O dado faz parte da 3ª edição da pesquisa "Engaja S/A", um índice sobre engajamento corporativo desenvolvido pela empresa Flash em parceria com a Escola de Administração de Empresas de São Paulo da Fundação Getulio Vargas (FGV-EAESP).
O levantamento revela que a maioria dos profissionais (61%) está desengajada no trabalho.

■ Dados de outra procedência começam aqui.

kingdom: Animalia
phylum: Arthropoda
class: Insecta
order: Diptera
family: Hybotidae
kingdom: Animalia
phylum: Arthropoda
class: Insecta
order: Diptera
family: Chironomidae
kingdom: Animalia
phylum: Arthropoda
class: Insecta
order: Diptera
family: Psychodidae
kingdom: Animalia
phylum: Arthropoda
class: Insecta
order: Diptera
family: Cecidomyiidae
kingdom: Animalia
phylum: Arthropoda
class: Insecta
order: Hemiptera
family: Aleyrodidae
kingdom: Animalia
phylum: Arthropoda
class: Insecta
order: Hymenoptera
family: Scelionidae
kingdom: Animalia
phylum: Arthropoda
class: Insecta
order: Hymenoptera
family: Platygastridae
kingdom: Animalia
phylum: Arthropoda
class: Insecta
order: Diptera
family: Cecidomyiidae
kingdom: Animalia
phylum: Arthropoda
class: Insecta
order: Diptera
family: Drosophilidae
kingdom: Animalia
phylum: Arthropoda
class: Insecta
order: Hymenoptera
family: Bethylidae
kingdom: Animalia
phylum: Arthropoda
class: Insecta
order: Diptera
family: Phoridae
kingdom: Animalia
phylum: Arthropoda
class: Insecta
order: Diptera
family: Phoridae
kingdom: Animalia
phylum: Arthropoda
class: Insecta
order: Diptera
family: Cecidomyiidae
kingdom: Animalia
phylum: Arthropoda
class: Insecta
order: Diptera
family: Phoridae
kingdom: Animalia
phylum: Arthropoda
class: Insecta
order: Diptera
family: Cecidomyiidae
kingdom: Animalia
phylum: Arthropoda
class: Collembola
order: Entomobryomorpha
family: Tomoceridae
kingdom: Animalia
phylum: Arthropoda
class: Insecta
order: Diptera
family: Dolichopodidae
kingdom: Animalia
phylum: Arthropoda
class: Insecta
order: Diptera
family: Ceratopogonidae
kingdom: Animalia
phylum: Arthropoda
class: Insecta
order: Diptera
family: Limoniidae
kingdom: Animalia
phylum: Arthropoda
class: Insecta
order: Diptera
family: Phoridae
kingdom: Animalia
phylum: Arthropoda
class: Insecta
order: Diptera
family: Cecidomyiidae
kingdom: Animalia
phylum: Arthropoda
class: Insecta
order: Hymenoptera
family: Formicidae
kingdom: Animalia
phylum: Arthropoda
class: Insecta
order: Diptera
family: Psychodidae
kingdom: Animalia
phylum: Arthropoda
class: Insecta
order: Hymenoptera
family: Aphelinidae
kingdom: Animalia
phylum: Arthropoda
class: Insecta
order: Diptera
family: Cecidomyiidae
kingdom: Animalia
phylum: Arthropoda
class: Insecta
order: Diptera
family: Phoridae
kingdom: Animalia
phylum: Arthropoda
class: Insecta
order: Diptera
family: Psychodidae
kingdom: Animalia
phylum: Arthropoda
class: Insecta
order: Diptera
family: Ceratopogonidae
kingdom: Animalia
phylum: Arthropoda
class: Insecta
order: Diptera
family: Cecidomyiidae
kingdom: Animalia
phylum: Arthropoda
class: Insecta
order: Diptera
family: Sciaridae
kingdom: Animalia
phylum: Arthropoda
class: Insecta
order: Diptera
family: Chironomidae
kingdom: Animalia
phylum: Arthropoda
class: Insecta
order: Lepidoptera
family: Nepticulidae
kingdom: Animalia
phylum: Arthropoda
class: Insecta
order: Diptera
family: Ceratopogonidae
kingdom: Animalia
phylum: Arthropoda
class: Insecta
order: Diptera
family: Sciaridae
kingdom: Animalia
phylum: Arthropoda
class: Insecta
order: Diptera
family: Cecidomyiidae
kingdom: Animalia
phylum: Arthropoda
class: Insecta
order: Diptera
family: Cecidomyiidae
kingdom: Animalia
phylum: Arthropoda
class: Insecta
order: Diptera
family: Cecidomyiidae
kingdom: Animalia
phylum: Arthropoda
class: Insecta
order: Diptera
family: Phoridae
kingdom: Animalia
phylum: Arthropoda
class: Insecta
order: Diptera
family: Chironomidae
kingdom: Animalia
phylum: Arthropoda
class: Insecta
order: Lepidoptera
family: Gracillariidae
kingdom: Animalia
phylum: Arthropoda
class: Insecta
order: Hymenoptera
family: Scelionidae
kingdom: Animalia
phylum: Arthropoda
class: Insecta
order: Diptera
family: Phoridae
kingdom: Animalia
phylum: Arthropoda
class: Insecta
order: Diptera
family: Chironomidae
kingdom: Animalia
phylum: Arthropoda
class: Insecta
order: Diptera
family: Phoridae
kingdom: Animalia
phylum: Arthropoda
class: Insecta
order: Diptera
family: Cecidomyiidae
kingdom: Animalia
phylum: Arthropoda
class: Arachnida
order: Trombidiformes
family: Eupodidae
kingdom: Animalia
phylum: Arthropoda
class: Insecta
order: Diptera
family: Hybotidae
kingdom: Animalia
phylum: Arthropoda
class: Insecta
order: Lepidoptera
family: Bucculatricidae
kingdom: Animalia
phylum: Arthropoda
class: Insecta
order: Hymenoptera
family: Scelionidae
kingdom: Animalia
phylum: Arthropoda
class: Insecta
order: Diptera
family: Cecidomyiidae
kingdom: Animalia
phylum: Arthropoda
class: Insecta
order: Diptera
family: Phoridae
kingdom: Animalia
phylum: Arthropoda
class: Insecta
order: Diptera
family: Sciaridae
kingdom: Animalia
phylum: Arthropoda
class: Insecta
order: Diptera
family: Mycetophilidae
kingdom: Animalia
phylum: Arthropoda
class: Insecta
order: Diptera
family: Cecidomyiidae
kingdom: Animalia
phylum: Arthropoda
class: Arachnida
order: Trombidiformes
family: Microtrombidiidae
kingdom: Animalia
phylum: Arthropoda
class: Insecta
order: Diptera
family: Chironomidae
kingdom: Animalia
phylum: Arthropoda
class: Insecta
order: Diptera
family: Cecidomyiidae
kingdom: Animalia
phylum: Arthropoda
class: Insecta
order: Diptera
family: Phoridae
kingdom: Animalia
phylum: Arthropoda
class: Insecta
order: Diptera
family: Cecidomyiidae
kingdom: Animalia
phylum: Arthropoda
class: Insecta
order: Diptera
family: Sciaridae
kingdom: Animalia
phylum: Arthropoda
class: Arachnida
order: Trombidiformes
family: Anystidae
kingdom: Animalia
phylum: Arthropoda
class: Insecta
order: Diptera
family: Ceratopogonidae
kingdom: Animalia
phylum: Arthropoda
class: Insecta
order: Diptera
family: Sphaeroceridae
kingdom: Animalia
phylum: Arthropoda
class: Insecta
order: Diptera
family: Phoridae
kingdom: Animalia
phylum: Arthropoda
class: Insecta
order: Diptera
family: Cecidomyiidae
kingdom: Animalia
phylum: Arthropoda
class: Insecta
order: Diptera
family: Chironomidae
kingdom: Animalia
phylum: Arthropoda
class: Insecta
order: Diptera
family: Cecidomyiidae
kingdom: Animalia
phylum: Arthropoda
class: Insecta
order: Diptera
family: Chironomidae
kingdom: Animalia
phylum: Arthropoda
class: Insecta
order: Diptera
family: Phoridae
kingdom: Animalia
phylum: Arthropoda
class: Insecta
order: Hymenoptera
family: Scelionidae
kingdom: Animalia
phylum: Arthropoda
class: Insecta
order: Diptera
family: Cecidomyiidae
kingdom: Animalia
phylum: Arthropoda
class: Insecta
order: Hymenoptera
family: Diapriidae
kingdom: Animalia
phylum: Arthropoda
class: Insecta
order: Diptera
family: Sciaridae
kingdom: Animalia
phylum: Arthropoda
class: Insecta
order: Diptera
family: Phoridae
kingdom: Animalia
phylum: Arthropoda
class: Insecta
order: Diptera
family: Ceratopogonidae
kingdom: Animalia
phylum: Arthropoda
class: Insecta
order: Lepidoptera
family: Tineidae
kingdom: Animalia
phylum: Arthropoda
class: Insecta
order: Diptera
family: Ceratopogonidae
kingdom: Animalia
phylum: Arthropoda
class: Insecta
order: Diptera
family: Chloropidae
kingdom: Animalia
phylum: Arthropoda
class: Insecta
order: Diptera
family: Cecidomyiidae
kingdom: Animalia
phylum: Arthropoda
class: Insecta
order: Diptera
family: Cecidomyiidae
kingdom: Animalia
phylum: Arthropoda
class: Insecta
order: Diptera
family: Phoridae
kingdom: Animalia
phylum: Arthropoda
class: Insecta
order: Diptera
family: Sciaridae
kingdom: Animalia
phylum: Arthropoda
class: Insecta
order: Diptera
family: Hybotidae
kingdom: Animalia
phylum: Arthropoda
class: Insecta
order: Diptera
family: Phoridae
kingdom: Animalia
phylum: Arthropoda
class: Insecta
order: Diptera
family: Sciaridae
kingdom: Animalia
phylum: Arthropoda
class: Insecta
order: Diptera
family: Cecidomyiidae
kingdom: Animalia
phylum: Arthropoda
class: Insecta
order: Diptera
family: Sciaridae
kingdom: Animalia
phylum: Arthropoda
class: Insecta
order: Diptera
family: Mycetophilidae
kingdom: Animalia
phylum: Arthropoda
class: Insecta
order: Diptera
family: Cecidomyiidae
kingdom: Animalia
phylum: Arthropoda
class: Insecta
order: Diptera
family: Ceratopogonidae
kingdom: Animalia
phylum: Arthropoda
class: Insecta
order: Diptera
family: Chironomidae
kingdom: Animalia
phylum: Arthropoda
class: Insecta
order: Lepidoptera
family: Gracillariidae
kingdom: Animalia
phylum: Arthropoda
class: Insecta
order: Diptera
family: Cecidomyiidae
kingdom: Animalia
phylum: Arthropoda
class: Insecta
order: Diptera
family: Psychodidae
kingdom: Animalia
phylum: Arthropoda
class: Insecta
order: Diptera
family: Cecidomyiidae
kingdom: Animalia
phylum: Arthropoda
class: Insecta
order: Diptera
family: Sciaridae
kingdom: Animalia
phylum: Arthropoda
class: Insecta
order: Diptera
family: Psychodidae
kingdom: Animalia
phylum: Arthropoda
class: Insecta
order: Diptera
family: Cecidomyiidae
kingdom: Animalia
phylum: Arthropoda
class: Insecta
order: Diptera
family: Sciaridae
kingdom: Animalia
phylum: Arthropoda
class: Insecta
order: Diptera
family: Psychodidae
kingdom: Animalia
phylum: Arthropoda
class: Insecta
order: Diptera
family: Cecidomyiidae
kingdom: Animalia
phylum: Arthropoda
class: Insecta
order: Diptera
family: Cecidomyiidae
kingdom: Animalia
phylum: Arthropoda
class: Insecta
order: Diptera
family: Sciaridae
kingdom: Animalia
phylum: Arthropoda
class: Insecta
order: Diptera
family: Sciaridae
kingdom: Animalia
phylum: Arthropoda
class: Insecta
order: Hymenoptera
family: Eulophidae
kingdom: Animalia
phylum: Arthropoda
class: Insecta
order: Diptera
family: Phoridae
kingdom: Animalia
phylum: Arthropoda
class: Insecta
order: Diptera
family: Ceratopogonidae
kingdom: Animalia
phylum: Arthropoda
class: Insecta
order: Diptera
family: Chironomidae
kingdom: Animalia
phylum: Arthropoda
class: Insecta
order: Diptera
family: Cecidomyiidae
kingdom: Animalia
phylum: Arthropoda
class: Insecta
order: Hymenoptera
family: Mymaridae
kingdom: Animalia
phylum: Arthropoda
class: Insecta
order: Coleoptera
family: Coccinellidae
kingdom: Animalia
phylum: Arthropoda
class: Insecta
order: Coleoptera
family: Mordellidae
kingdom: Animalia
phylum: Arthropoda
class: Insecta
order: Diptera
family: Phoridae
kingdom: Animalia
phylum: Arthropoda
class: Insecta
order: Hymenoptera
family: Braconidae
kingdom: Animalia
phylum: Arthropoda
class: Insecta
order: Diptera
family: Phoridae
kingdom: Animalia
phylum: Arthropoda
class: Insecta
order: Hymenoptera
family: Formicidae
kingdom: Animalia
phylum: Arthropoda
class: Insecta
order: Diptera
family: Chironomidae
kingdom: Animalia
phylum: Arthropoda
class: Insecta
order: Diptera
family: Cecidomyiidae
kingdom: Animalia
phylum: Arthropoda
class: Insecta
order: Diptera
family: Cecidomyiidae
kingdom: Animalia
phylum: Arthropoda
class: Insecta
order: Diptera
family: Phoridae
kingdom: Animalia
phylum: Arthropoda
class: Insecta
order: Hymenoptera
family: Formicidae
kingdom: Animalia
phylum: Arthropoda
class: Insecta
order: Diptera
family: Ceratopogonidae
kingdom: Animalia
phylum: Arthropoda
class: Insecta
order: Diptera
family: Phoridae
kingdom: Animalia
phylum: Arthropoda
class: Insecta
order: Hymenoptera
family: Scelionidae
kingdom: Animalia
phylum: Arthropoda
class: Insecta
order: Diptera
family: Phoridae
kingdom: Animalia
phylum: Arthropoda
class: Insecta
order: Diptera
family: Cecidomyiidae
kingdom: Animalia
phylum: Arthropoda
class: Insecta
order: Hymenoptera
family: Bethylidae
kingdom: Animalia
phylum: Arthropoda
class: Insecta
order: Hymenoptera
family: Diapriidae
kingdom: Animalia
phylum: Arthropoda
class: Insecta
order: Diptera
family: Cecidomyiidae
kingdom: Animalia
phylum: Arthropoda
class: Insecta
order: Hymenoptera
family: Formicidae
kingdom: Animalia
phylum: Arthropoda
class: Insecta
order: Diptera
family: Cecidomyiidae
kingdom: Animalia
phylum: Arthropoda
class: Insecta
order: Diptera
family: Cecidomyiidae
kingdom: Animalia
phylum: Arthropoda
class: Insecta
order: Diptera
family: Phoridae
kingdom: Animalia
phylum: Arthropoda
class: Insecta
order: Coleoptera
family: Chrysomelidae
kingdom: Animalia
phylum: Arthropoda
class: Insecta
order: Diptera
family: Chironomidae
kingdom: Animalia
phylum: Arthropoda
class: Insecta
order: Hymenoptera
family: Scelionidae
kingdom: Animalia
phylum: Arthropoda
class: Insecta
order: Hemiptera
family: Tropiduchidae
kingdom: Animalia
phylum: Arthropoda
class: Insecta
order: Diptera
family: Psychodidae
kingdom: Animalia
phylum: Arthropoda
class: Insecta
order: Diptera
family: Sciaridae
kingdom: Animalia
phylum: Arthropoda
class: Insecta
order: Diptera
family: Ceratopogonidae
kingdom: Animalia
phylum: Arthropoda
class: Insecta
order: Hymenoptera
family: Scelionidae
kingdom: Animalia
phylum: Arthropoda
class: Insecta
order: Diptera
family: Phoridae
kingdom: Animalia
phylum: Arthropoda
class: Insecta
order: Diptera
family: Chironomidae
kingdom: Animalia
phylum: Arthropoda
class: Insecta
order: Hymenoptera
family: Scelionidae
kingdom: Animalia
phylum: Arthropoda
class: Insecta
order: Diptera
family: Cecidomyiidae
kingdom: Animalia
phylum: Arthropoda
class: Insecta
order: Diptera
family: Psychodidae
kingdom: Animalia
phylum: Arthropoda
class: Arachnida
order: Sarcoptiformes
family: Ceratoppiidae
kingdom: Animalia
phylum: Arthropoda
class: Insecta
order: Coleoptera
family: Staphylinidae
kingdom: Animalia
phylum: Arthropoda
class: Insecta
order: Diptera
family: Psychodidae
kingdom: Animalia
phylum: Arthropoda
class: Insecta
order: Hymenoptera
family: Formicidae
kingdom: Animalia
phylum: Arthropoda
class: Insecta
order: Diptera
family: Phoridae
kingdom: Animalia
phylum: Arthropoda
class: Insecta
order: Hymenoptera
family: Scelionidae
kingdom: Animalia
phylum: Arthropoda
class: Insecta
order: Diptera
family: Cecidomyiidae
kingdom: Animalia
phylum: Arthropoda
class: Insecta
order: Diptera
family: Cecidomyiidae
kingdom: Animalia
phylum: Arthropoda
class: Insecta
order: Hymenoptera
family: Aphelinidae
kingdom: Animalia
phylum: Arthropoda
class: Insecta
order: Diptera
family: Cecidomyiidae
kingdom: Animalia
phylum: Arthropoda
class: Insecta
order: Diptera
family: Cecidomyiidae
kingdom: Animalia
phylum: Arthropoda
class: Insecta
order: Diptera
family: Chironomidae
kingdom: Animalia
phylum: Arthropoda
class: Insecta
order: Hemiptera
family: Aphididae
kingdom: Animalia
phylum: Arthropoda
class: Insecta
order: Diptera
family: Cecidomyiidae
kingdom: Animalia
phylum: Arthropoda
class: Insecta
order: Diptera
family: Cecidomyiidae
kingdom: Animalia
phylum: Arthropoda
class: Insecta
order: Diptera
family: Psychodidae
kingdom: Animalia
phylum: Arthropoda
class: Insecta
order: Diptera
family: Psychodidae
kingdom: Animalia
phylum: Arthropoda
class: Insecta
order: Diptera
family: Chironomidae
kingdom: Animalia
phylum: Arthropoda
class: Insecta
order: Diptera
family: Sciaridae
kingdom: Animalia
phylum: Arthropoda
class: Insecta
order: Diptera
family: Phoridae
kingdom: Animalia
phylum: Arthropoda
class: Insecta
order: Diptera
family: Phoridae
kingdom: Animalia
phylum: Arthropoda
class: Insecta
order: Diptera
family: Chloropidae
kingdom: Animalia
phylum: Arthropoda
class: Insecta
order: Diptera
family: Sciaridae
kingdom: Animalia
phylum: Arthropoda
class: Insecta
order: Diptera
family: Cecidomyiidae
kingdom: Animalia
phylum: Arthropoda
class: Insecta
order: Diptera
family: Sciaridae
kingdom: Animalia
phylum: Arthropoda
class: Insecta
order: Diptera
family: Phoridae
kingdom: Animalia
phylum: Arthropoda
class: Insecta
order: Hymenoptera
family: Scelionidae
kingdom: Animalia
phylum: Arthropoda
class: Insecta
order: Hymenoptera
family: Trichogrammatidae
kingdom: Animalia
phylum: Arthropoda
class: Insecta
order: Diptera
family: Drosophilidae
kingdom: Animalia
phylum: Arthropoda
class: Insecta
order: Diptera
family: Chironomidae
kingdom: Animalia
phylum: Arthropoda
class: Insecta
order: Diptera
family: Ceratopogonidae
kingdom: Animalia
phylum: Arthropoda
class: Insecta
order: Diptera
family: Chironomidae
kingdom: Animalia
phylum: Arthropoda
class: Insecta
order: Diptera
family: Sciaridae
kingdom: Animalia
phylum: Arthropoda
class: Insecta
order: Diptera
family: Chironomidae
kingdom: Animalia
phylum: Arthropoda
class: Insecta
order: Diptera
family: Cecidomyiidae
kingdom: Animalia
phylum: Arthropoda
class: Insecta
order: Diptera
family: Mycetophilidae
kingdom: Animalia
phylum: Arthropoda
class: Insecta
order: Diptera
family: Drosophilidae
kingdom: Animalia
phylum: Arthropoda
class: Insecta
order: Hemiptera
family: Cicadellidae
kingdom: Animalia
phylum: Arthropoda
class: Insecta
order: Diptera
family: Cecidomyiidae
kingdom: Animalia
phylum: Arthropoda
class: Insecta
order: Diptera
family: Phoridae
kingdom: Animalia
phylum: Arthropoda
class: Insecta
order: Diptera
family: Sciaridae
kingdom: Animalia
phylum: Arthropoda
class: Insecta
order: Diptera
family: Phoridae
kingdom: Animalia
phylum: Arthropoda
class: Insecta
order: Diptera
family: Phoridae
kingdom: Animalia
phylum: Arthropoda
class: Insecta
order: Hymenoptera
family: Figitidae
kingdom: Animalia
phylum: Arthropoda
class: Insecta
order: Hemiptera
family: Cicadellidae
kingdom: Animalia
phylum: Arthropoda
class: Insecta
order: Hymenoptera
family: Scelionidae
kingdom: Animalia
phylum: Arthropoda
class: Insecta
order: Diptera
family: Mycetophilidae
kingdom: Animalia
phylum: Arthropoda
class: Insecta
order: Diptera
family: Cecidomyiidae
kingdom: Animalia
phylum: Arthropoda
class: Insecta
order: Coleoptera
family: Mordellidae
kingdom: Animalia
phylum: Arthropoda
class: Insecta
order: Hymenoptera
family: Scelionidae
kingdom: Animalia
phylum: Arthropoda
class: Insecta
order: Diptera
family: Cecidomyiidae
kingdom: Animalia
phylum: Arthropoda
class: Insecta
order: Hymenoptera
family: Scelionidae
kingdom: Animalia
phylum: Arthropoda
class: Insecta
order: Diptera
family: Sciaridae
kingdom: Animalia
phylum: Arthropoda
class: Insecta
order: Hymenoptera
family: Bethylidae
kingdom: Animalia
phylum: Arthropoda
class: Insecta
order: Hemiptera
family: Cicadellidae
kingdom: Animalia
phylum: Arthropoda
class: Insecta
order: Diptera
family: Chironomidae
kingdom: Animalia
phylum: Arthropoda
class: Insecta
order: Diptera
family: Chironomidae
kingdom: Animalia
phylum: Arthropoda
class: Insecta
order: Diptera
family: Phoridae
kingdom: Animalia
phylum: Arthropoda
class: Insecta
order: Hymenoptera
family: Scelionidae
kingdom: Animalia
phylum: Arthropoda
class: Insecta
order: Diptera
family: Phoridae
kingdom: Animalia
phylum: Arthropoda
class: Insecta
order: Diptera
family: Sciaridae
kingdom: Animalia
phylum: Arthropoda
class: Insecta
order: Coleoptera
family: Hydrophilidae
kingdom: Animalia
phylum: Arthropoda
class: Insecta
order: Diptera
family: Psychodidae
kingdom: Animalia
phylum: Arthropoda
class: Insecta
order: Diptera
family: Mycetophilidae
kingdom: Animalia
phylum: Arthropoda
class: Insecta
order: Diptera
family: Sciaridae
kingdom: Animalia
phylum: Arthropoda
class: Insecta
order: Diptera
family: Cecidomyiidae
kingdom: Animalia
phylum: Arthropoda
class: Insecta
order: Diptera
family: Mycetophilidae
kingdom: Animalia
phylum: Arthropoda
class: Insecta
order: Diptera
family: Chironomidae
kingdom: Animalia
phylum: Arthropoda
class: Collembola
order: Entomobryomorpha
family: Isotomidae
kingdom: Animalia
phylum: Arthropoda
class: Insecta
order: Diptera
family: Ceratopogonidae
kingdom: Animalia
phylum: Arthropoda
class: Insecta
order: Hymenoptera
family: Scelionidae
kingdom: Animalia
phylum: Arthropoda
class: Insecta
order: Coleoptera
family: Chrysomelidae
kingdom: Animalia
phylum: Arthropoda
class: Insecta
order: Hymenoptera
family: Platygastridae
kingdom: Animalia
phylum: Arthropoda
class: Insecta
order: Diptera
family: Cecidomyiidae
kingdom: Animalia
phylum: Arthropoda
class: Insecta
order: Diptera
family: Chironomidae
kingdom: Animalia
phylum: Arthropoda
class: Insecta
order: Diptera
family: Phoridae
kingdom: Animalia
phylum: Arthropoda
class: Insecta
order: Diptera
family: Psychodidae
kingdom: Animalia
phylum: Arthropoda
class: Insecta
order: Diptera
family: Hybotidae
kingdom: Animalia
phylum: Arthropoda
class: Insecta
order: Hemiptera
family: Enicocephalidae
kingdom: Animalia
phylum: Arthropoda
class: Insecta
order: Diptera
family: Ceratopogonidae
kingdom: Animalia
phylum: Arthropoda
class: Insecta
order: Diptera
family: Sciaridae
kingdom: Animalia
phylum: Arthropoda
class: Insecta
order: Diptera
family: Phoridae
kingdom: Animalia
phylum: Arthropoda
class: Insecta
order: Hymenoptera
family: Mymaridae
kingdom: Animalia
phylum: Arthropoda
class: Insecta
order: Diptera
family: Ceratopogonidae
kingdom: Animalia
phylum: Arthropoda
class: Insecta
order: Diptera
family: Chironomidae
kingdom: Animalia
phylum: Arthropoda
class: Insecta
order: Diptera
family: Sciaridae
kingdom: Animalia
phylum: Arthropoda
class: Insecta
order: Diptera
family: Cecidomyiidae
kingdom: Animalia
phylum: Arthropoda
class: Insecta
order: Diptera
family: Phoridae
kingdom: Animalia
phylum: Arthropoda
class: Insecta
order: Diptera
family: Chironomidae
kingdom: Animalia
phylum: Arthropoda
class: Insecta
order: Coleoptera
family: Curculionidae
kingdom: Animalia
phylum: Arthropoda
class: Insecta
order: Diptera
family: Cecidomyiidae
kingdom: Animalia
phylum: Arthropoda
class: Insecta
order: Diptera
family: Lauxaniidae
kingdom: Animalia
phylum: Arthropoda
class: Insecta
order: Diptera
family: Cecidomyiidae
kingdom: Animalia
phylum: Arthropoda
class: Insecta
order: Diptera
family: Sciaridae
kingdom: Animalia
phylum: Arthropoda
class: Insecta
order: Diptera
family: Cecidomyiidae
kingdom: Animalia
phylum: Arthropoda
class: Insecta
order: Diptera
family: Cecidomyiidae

Esse resultado, segundo os pesquisadores, é uma combinação de cansaço, desconfiança e uma forte sensação de estagnação por parte dos trabalhadores.
O estudo indica uma desconexão crítica: enquanto os profissionais passaram a valorizar mais autonomia, propósito e flexibilidade, muitas empresas diminuíram os espaços de escuta e ampliaram a rigidez, especialmente com o retorno aos modelos de trabalho presenciais e jornadas intensas.
Atualmente, apenas 39% dos profissionais afirmam estar engajados nas empresas em que atuam. Este é o menor nível de engajamento registrado pelo estudo nos últimos três anos, indicando uma tendência de piora.
Esse desengajamento não é apenas passivo. O estudo detalha que, entre aqueles que cogitaram pedir demissão em 2025, quase um quarto (23%) admite considerar a saída do atual emprego com frequência. Além disso, 64% se candidataram ativamente a novas vagas e 42% participaram de entrevistas, sinalizando um alto risco de rotatividade para as empresas locais.
Renato Souza, professor de recursos humanos da FGV EAESP e coautor do estudo, afirma que o salário, embora relevante, não é mais suficiente para reter talentos. "Os resultados do estudo indicam que ela [a remuneração] não compensa deficiências no clima organizacional nem na qualidade da gestão", explica Souza.
Segundo o professor, fatores como relações de confiança, oportunidades de desenvolvimento e um ambiente saudável continuam sendo os principais determinantes do engajamento.
A pesquisa também identificou os pontos que mais pioraram na avaliação dos funcionários nos últimos três anos: a sensação de que "minhas opiniões são valorizadas", a falta de "tempo para projetos pessoais", a "autonomia" e a "flexibilidade".